> Page text:
--
2

I would like to use the FMA instrinsics instructions _mm256_fmadd_pd(a, b, c), but my code has to run on different computers with or without FMA enabled. I cannot use a compile-time flag. So I would like to be able to write something like this:

__m256d a, b, c, x;
bool FMA_Enabled = CheckFMA();

if (FMA_Enabled)
{
  d = _mm256_fmadd_pd(a, b, c);
}
else
{
  x = _mm256_mul_pd(a, b);
  d = _mm256_add_pd(x, c);
}

I cannot find a way to write the function CheckFMA(). Is there a way to do this?

My OS is Windows 10 64 bits.

EDIT: The branching will actually be outside of the function. So I don't lose performance by checking the FMA support every time.
--
(Dataset rows)
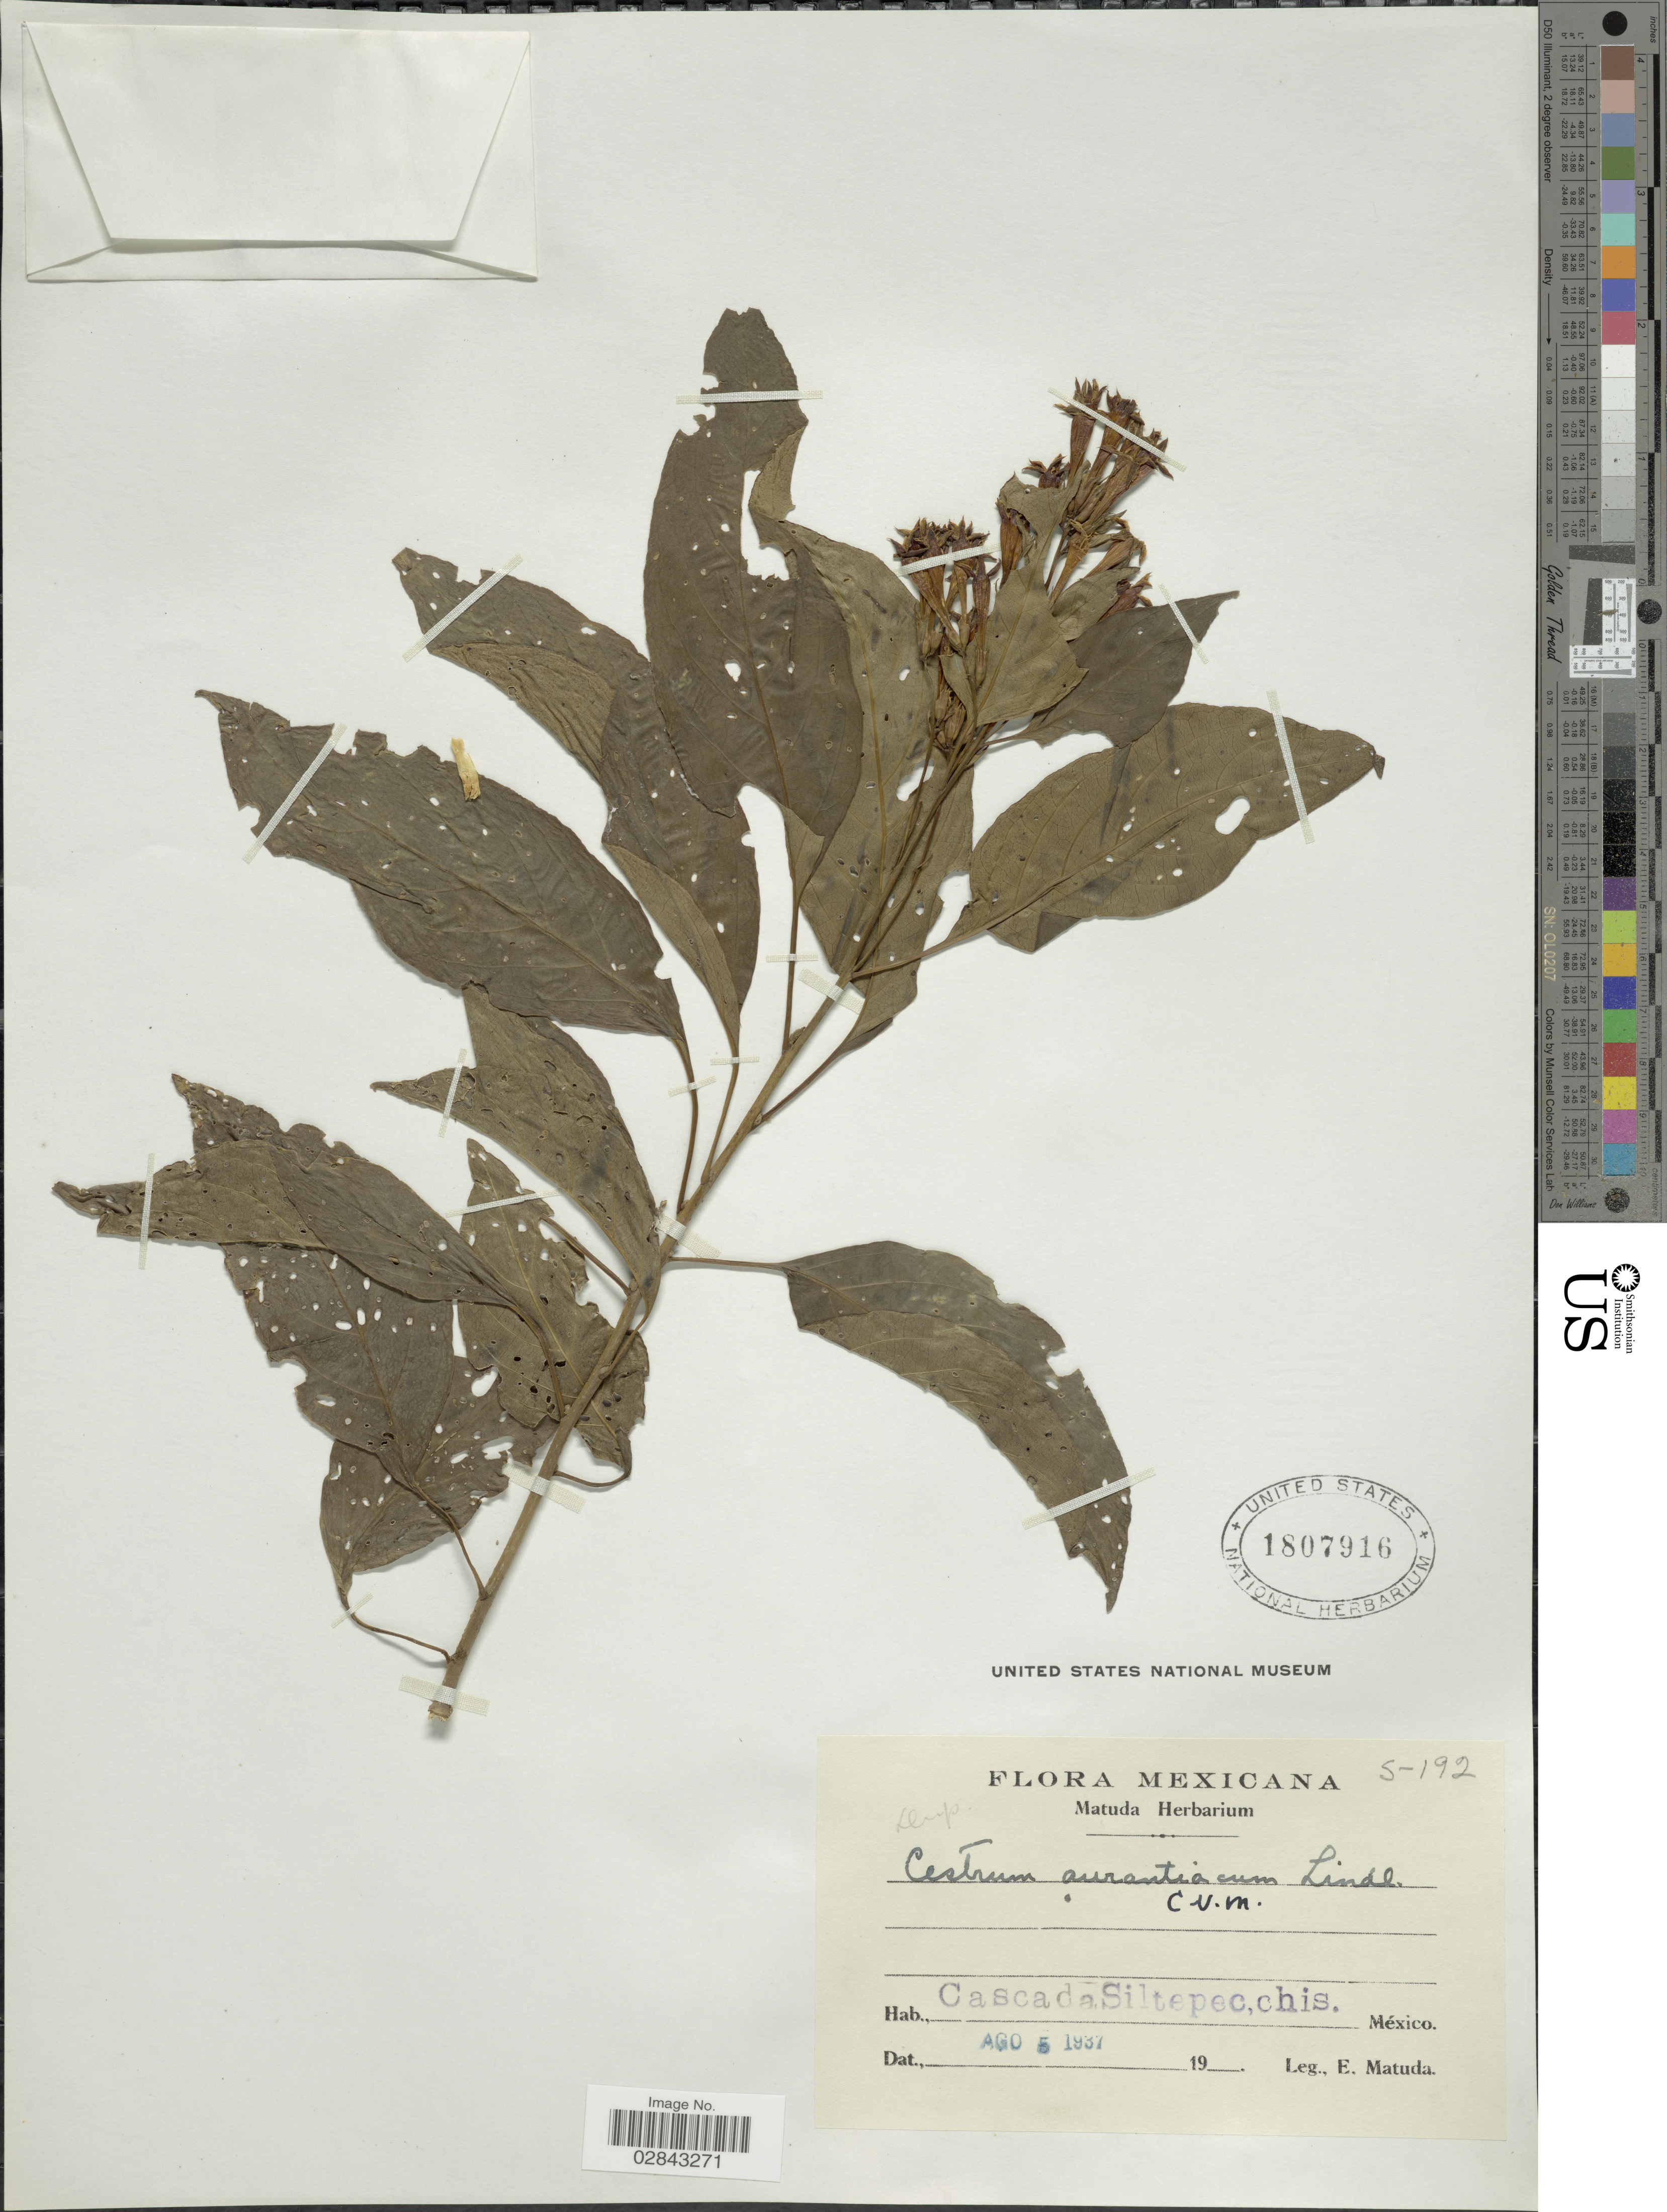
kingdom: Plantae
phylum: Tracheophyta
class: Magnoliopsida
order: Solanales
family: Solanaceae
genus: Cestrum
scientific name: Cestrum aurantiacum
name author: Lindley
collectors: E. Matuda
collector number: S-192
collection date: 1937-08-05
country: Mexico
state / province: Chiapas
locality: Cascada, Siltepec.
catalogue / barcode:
--
> What to do: In the forum post about FMA intrinsics, which operating system does the poster say they use?

> Task response: Windows 10, 64-bit.